Tourism can be South Africa's giant diamond mine. But we only receive just over 10 milion tourists per year, compared to Greece's 29 million, Thailand's 32 million, Austria's 37 million and Spain's 75 million. We can, and should, double our number of tourists in the next five years.
Every tourist that arrives translates into several local jobs.
South Africa has a weak currency, splendid natural beauty, a sophisticated infrastructure, a complete absence of terror attacks and is almost completely malaria free.
We have hardly started exploiting the massive and growing Chinese market and can do a lot better with countries such as India, Russia and Japan.
There's your challenge, Derek Hanekom. Be bold and innovative. Make things happen.
Another example.
There is a hemp revolution happening in Canada and the United States. Not dagga, but its cousin plant from the cannabis family with virtually no psychoactive ingredients. It is used for clothes, for upper-end car door panels, in aircraft insulation and dozens of other applications.
I read in an American agriculture magazine recently that growing hemp takes half the water that wheat does but provides four times the income. Canadian hemp farmers clear a profit of $250 per acre, while that figure for soy is $71.
But here's the thing. Some of our rural communities along the east coast and elsewhere have been cultivating dagga for centuries – in fact, the records show that the Khoisan partook of marijuana long before the first Europeans settled at the Cape. Growing marijuana is not much different than growing hemp plants.
But, despite the fact that you can't get high when you smoke hemp, it is still illegal in South Africa. That's pure silliness.
Granting licences to, say, 50 000 smallholder farmers to grow hemp while the state, with private enterprise, establish factories to turn that into fibre products for export and local use, could potentially lift almost a million people from poverty within a short period of time.
In fact, I think South Africa should legalise dagga for recreational and medicinal use. This has happened in eight US states, Canada and Uruguay, and will be done in many more countries in the decade ahead.

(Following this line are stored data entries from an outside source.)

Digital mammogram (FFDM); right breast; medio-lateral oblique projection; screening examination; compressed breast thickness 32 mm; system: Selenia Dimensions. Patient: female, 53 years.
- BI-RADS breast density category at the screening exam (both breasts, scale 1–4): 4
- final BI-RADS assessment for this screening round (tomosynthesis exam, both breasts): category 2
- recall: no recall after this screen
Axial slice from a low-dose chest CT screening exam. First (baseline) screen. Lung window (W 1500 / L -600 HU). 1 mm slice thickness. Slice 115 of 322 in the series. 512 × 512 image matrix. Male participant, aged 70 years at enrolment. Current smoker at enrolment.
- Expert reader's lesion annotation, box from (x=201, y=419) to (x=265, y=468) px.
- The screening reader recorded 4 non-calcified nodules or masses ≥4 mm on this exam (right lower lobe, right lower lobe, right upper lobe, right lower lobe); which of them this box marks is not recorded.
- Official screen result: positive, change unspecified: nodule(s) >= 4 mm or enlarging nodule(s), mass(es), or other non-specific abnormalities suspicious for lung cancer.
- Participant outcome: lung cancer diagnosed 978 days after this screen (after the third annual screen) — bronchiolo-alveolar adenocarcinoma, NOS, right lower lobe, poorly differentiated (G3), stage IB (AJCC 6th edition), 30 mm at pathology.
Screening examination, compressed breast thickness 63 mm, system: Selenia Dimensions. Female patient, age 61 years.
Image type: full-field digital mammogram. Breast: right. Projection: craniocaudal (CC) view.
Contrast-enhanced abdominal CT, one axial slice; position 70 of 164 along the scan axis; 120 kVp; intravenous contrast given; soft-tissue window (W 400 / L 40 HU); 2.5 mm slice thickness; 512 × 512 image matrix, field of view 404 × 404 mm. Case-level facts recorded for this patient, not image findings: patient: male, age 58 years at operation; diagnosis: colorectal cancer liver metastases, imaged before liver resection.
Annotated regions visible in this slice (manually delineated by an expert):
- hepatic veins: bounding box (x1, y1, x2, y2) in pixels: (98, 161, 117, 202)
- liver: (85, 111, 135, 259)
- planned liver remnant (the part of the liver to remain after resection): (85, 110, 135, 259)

If this is done, I would support the proposal of some activists that licences to grow dagga at scale be given only to smallholder farmers in areas where dagga have been traditionally grown. If done correctly, it will deliver a million people into the comfortable middle class in no time. If not so restricted, big business will monopolise the industry.
These are just two ideas of fresh, new thinking that could get South Africa out of the rut it is in. There must be many more.
All it needs is imagination and political will.